In the court opinion on Continental Illinois Bank, why did the district court decline to certify the DiLeos' class action?

----- TEXT UNDER STUDY -----

Continental Illinois Bank’s financial distress during the 1980s left many victims, from taxpayers (who injected some $2 billion to keep the bank afloat) to equity investors (who lost most of the value of their stock) to some of its officers (now spending time in prison) to bonding companies and insurers (which must compensate the firm for injuries caused by employees’ delicts). Litigation was bound to erupt. Cases that have reached us include
FDIC v. Hartford Insurance Co.,
Purchasers of Continental’s securities filed suit against Continental, its officers and other employees, and those who helped it sell instruments, including lawyers, investment bankers, and accountants. Some of these suits have produced substantial judgments or settlements. Rocco and Louise DiLeo filed this case under § 10(b) of the Securities Exchange Act of 1934, 15 U.S.C. § 78j(b), and the SEC’s Rule 10b-5, 17 C.F.R. § 240.10b-5, as a class action against Ernst & Whinney (now Ernst & Young), Continental’s accountant for the 1982 and 1983 fiscal years. The district court declined to certify the class, stating that it duplicated another suit that had been settled. It then dismissed the DiLeos’ suit. The appeal concerns only securities fraud; other theories in the complaint have been dropped.

----- DATA UNDER STUDY -----

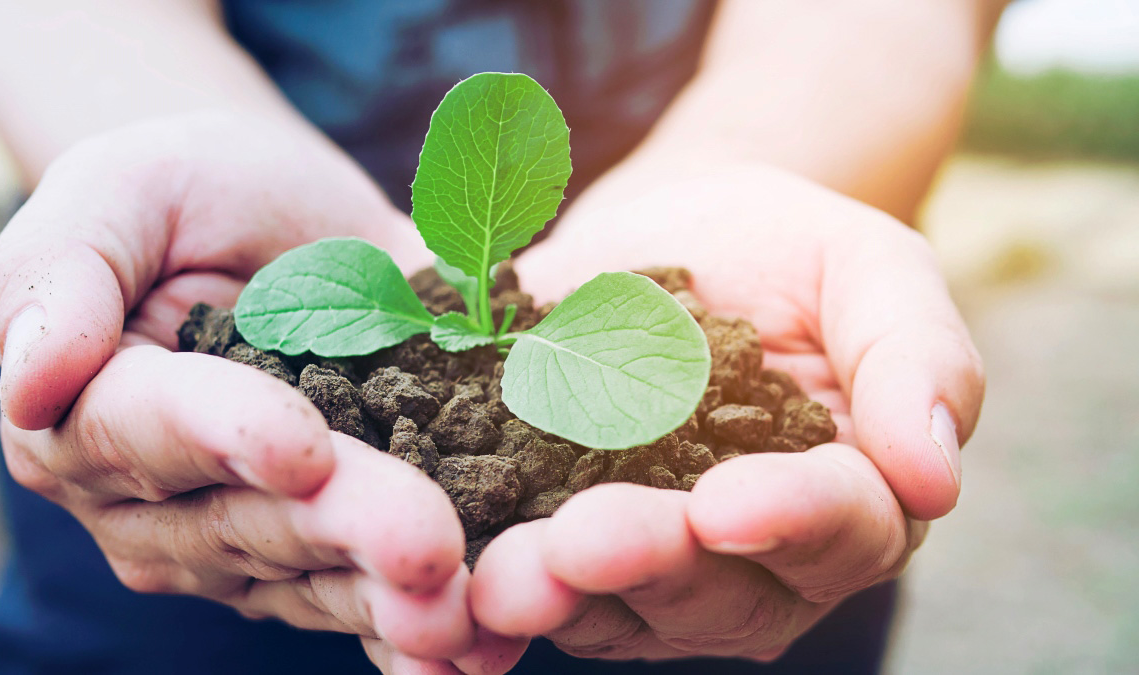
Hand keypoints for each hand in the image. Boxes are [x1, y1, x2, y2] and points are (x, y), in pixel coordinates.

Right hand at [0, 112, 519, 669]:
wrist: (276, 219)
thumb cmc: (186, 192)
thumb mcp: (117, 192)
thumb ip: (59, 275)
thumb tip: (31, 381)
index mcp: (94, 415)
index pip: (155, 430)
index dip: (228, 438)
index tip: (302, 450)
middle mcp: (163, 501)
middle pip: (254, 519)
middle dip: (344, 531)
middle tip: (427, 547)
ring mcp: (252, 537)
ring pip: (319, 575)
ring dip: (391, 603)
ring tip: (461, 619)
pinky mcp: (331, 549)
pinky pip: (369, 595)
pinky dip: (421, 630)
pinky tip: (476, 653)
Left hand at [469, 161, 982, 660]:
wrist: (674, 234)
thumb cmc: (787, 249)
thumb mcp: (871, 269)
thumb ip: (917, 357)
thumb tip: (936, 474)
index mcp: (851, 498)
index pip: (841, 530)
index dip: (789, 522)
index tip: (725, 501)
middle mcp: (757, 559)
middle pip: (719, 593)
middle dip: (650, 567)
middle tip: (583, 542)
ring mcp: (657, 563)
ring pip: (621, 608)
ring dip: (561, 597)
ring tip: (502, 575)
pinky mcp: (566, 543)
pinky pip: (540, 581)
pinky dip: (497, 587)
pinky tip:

-----

» SOLUTION TO THE PROBLEM
The district court declined to certify the class because it duplicated another suit that had already been settled. The court then dismissed the DiLeos' suit.